Document text:
For example. I DID remember to use the 2 components required to enable moon mode on an LD-2 driver, but when it showed only 3 modes I couldn’t for the life of me figure out why. I hunted down the original thread from led4power and found that I have to enable moon in the firmware after modifying the driver with said components, now it works like a charm. lol Sometimes even things I do on a regular basis I forget details and it costs me time and effort hunting down where I went amiss.

Why did I say all this? Because MEM has a way of spilling vast amounts of information and it’s quite challenging to take it all in, keep it, and recall it intact.

viperbart, ’tis your fault, sir :smiley: You did mention reflective aperture in the other thread so… :wink:

I would love to see some pictures, though…. MEM, when you finally have some time, any chance for some pics?

I’m not sure which parts you disagree with. I may have been a little liberal with some of my numbers. The luminance of a dedomed XPG2 has been measured to be as high as 179 cd/mm^2 (~540,000cd in a UF1504 which has a lens area of 3019mm^2). There is less data on RAs. I remember reading somewhere on the forum that MEM’s RA can increase the luminance by a factor of 1.8.

An RA is just a spherical hemisphere that is reflective on the inside. The LED is located at its center. A hole is cut in the hemisphere right above the LED so that light can escape towards the focusing lens. The light leaving the LED to the side hits the RA and is reflected back to the LED surface where it is diffusely reflected or converted again. So some of the reflected light, which would have just been wasted, is focused by the lens into the beam. This process increases the LED luminance.

Activity:
Name each forum member mentioned by name in the flashlight forum posts above.

[Pixel coordinate listings]
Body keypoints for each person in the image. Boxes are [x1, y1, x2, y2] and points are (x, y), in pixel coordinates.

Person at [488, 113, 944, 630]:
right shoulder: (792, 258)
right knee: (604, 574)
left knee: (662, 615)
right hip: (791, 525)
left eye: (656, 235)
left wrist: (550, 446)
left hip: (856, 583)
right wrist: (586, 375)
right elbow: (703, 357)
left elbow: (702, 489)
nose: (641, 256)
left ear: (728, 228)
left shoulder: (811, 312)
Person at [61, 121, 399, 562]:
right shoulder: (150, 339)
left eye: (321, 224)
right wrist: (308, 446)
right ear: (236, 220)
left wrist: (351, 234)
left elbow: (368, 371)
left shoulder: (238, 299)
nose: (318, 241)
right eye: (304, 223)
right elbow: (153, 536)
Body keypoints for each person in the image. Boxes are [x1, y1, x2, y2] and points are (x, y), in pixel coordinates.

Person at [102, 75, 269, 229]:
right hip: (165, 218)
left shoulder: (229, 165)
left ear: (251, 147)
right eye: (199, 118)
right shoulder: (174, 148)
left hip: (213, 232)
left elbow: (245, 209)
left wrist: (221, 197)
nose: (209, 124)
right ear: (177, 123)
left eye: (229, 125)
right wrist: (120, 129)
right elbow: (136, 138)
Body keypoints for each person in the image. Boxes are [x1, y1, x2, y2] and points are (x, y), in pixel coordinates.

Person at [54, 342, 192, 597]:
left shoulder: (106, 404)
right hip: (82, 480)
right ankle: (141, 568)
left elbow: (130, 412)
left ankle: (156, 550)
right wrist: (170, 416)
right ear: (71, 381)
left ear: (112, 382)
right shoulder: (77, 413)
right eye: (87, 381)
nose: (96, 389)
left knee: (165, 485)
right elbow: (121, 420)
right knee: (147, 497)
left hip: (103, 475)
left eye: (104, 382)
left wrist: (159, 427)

Completed exercise:
led4power, MEM, viperbart